A cross-checking system is where two or more employees check the inventory separately. Comparing counts by different people will give you an idea of your inventory levels and rectify errors immediately.


4.     Conduct Surprise Audits

If your shrinkage issue is difficult to narrow down, you will benefit from conducting surprise audits. You can keep a close eye on operations while reducing the opportunities for employee fraud.


5.     Automate Inventory Management

Manual errors are hard to avoid. They’re also difficult to investigate.

An easy solution is incorporating automated inventory management systems. These speed up operations and significantly reduce errors and losses. They will also give you insights into inventory levels, demand and supply changes, etc.


6.     Use an Integrated System

When automating inventory management, make sure your system can integrate with the rest of your operations. An integrated system will ensure seamless data tracking from cycle counts to payment systems. Also, you will minimize the potential for errors that manual data transfer might produce.

Your inventory management system will collect data from multiple sources and provide better insights into what’s affecting your shrinkage.


7.     Implement Thorough Employee Vetting and Training

Hiring responsible employees and training them right is critical to reducing shrinkage and running a successful business.

Reliable employees with good work histories will minimize or eliminate sabotage or theft in your workplace. And when you promote employees based on integrity, you will motivate the rest of your team to do better.

Proper training of all employees can also ensure fewer errors when managing inventory. Train all of your recruits such that they know all the ins and outs of the job they’re tasked with.


8.     Create Barcode Numbers and SKUs for Each Item

Giving each product a unique identity will make it easier for your employees to track its movement from the moment of delivery to its sale.

And when you have a robust labeling system, you can seamlessly integrate it with your inventory management system and barcode scanners.


9.     Invest in a Security System

A security system is essential if you’re working with valuable items or goods that are easily damaged when improperly stored. And when you have an eye on your inventory at all times, you can deter shoplifters and employee theft.

A security system can also track errors when human eyes and manual processes fail.

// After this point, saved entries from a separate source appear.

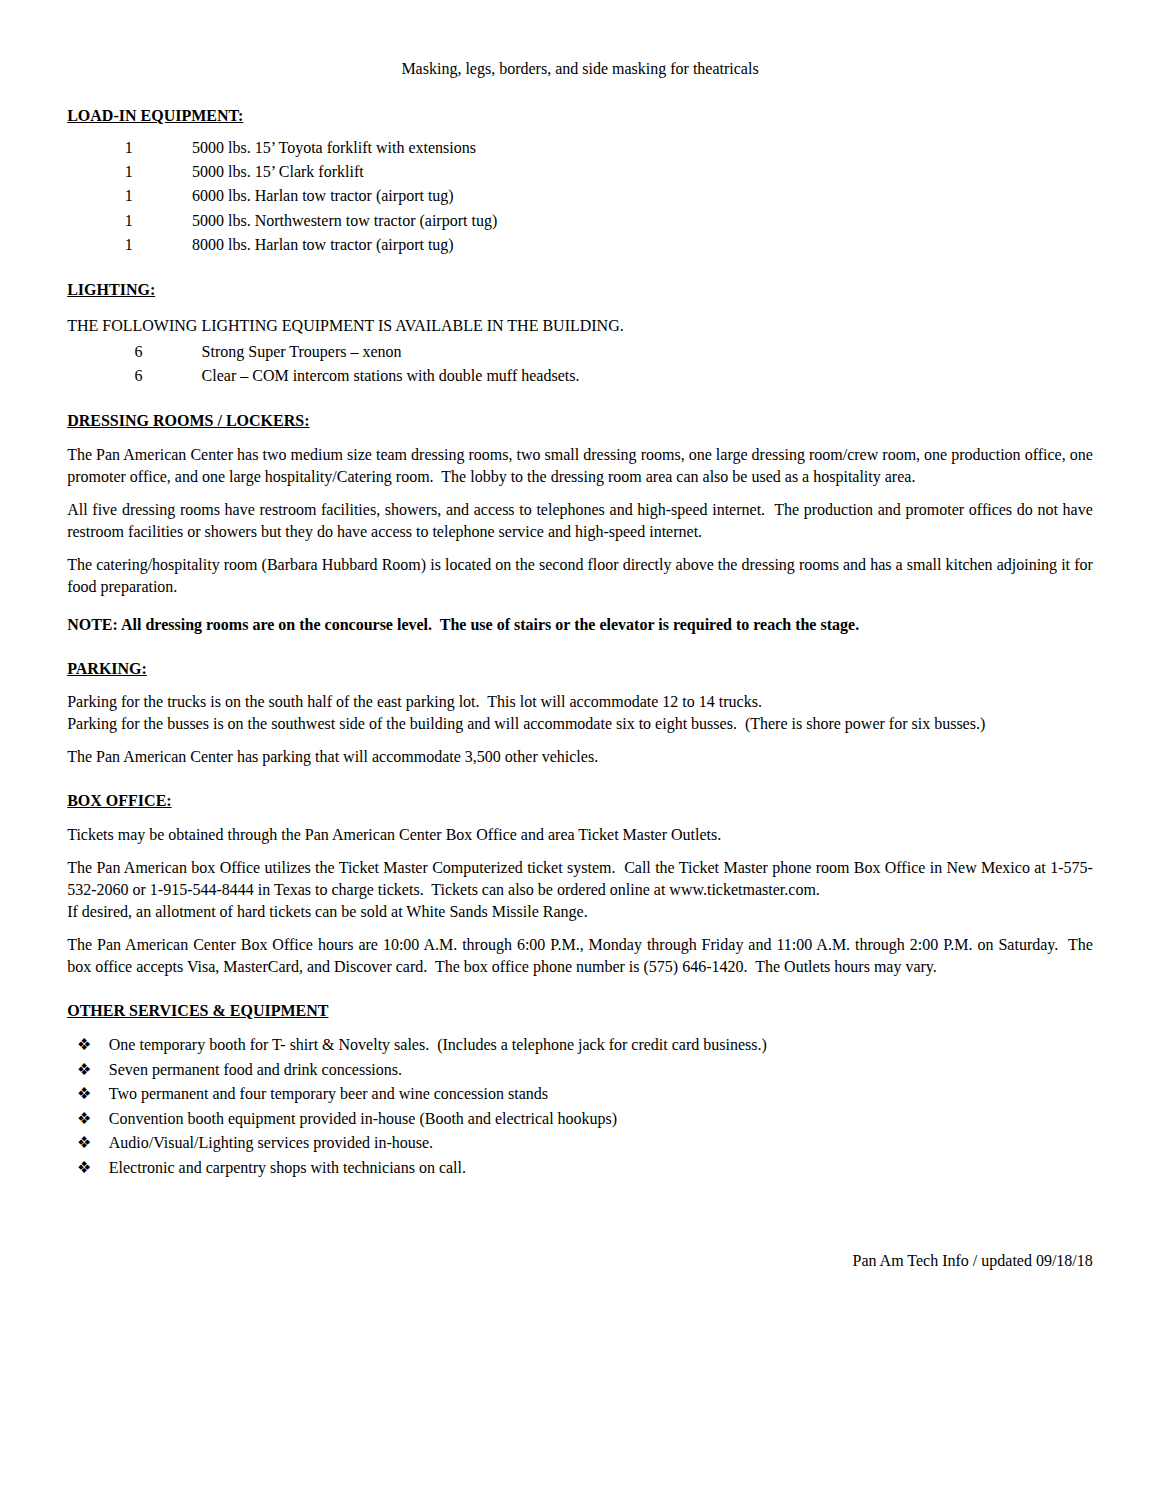Masking, legs, borders, and side masking for theatricals
LOAD-IN EQUIPMENT:
| 1 | 5000 lbs. 15’ Toyota forklift with extensions |
| 1 | 5000 lbs. 15’ Clark forklift |
| 1 | 6000 lbs. Harlan tow tractor (airport tug) |
| 1 | 5000 lbs. Northwestern tow tractor (airport tug) |
| 1 | 8000 lbs. Harlan tow tractor (airport tug) |
LIGHTING:
THE FOLLOWING LIGHTING EQUIPMENT IS AVAILABLE IN THE BUILDING.
| 6 | Strong Super Troupers – xenon |
| 6 | Clear – COM intercom stations with double muff headsets. |
DRESSING ROOMS / LOCKERS:
The Pan American Center has two medium size team dressing rooms, two small dressing rooms, one large dressing room/crew room, one production office, one promoter office, and one large hospitality/Catering room. The lobby to the dressing room area can also be used as a hospitality area.
All five dressing rooms have restroom facilities, showers, and access to telephones and high-speed internet. The production and promoter offices do not have restroom facilities or showers but they do have access to telephone service and high-speed internet.
The catering/hospitality room (Barbara Hubbard Room) is located on the second floor directly above the dressing rooms and has a small kitchen adjoining it for food preparation.
NOTE: All dressing rooms are on the concourse level. The use of stairs or the elevator is required to reach the stage.
PARKING:
Parking for the trucks is on the south half of the east parking lot. This lot will accommodate 12 to 14 trucks.
Parking for the busses is on the southwest side of the building and will accommodate six to eight busses. (There is shore power for six busses.)
The Pan American Center has parking that will accommodate 3,500 other vehicles.
BOX OFFICE:
Tickets may be obtained through the Pan American Center Box Office and area Ticket Master Outlets.
The Pan American box Office utilizes the Ticket Master Computerized ticket system. Call the Ticket Master phone room Box Office in New Mexico at 1-575-532-2060 or 1-915-544-8444 in Texas to charge tickets. Tickets can also be ordered online at www.ticketmaster.com.
If desired, an allotment of hard tickets can be sold at White Sands Missile Range.
The Pan American Center Box Office hours are 10:00 A.M. through 6:00 P.M., Monday through Friday and 11:00 A.M. through 2:00 P.M. on Saturday. The box office accepts Visa, MasterCard, and Discover card. The box office phone number is (575) 646-1420. The Outlets hours may vary.
OTHER SERVICES & EQUIPMENT
One temporary booth for T- shirt & Novelty sales. (Includes a telephone jack for credit card business.)
Seven permanent food and drink concessions.
Two permanent and four temporary beer and wine concession stands
Convention booth equipment provided in-house (Booth and electrical hookups)
Audio/Visual/Lighting services provided in-house.
Electronic and carpentry shops with technicians on call.
Pan Am Tech Info / updated 09/18/18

Incorporate the best tools and technologies to secure all loopholes in your operations center or retail store. You can install CCTV cameras, tracking devices, alarms, or all of the above.

If you’re storing goods in digital lockers, restrict access to only those directly responsible for the inventory. You may also consider investing in an electronic article surveillance (EAS) system.


10.  Rotate Products

Businesses struggling with damaged or expired inventory will find rotating products quite useful.

First, you must label all your products with their best-by or sell-by dates. First-in, first-out stock rotation involves selling the items that first arrived at your store—the ones that will go bad imminently. Put the older products in front so customers will grab them first, and keep the newer, more long-lasting items at the back.

This practice is much easier to employ with the help of an inventory tracking system that can alert you about product shelf life. And when you are aware of such soon-to-expire products, you can employ various sales and marketing strategies to get them off the shelves as quickly as possible.


11.  Improve Receiving and Stocking Processes

Improving the way you receive and stock your inventory can reduce shrinkage by minimizing damage in storage.

Employing this strategy involves many steps:

  • Implementing smart product placement
  • Training employees to handle and store products
  • Conducting regular inspections of warehouse conditions and structures
  • Conducting timely repairs when needed
  • Implementing fire detection, alarms, and prevention systems


To Conclude

Inventory shrinkage is easier to deal with when you have the correct data and insight along with the best inventory management tools.

We hope this guide to shrinkage can help improve your business operations and minimize losses moving forward.